PROBLEM TO WORK ON:
Using the records below, find every line that includes "portfolio" and copy it.

(Plain-text document sources)

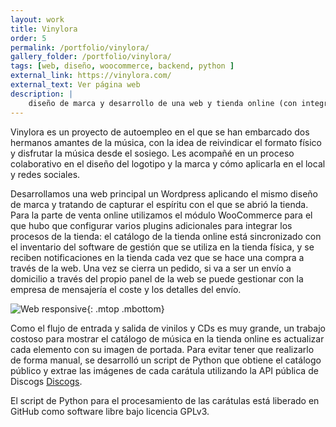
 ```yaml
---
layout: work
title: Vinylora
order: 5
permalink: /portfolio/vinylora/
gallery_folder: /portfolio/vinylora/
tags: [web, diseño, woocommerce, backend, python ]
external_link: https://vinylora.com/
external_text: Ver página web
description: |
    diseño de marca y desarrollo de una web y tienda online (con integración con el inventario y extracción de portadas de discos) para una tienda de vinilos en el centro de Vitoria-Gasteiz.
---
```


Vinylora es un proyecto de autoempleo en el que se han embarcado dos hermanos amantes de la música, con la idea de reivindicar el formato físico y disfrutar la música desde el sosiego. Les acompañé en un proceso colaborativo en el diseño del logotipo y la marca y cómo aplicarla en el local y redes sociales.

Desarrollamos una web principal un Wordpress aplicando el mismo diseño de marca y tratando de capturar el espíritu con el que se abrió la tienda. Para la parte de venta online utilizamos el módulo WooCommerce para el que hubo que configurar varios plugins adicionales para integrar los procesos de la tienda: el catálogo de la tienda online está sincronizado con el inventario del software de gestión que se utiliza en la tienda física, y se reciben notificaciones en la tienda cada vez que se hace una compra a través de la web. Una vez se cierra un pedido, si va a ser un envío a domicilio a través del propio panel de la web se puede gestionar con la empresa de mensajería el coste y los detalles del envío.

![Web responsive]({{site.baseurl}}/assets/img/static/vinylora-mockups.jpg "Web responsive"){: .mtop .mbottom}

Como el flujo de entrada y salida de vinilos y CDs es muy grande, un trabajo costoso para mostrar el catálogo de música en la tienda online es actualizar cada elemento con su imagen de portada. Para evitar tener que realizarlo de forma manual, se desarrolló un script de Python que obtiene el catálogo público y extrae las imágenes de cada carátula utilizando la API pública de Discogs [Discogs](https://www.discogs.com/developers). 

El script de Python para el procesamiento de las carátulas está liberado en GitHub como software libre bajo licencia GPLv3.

TASK ANSWER:
permalink: /portfolio/vinylora/
gallery_folder: /portfolio/vinylora/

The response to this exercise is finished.